I think the endpoint is resolution of symptoms for one day, and we don't know the difference between placebo and treatment yet
Somewhat agree about virology - the differences could be due to pt populations (notably 30% were high risk vs essentially none in SPRINT), but we just don't know yet without the data. This is more supportive anyway - remdesivir for example was approved without showing any virology effects IIRC
Interestingly Shionogi DID see efficacy on the 14 symptom scale in Asia so they are different patient populations when it comes to immunity
https://www.ncbi.nlm.nih.gov/pmc/articles/PMC10858401/#note-ZOI231613-1-s
see table 2 14 symptom scale met stat sig
I don't know if the FDA will be more flexible in light of all these recent failures (add oral remdesivir to the list, paxlovid in standard risk, etc), but usign the 15 symmptom endpoint in a very immune population like we have now is a high bar and I don't know if someone really thinks 235 can clear it - they were 2 days on the 6 most common symptom scale but only a trend I think on the 14 but I don't really recall that data and it was from a smaller study
I think once the actual data are out from scorpio-HR you can try and make some cross trial comparisons

FDA is torpedoing next gen drugs with this strict 15 symptom primary. Japan approved using the most common handful of symptoms which I feel is a very reasonable endpoint (and more in line w flu which required 7 endpoints)
Perhaps the FDA will come around otherwise I’m not sure we are going to get anything other than paxlovid for Covid (and 235 IS an advance when it comes to DDIs but it doesn’t seem like anyone wants to touch it with the 15 symptom endpoint )

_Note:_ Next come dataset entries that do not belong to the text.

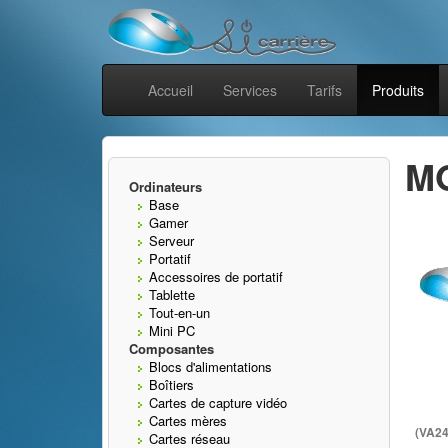
Accueil
Services
Tarifs
Produits
MO
Ordinateurs
Base
Gamer
Serveur
Portatif
Accessoires de portatif
Tablette
Tout-en-un
Mini PC
Composantes
Blocs d'alimentations
Boîtiers
Cartes de capture vidéo
Cartes mères
(VA2
Cartes réseau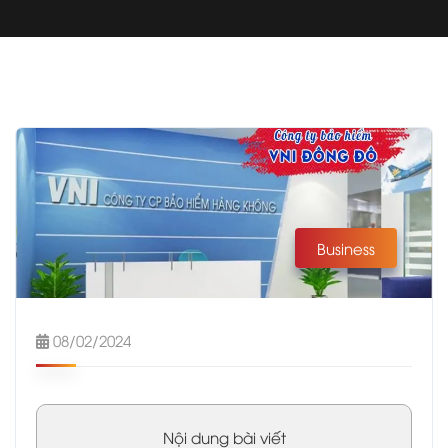
Business
08/02/2024
Nội dung bài viết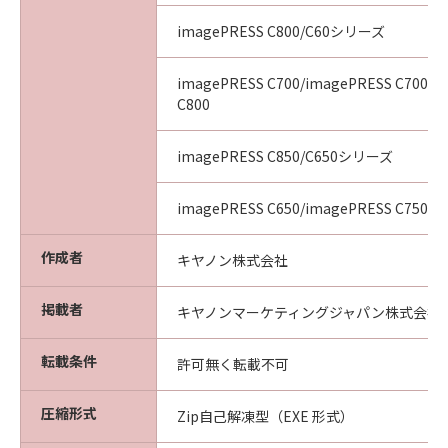
imagePRESS C800/C60シリーズ
imagePRESS C700/imagePRESS C700L/
C800
imagePRESS C850/C650シリーズ
imagePRESS C650/imagePRESS C750/i
作成者
キヤノン株式会社
掲載者
キヤノンマーケティングジャパン株式会社
転載条件
許可無く転載不可
圧縮形式
Zip自己解凍型（EXE 形式）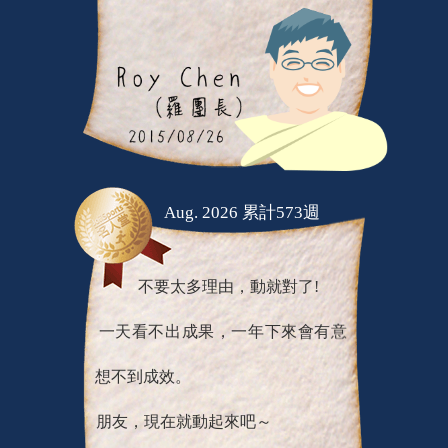
Aug. 2026 累計573週
不要太多理由，動就對了!
一天看不出成果，一年下來會有意
想不到成效。
朋友，現在就動起來吧～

I still think this is bullish for enta by dint of a possible stake in paxlovid but the market doesn’t seem to agree

I think it could be bullish for ENTA on both fronts. The failure of Ensitrelvir does indeed solidify Paxlovid's position, and if ENTA wins their lawsuit that could certainly benefit ENTA shareholders more. Still a big if but it remains a possibility. As far as whether Ensitrelvir's failure will more directly benefit EDP-235 and ENTA's prospects, my gut feeling is we might see a slow rise over time as the news Ensitrelvir's failure gets digested. That is not exactly an unbiased view, but take it for what it is worth.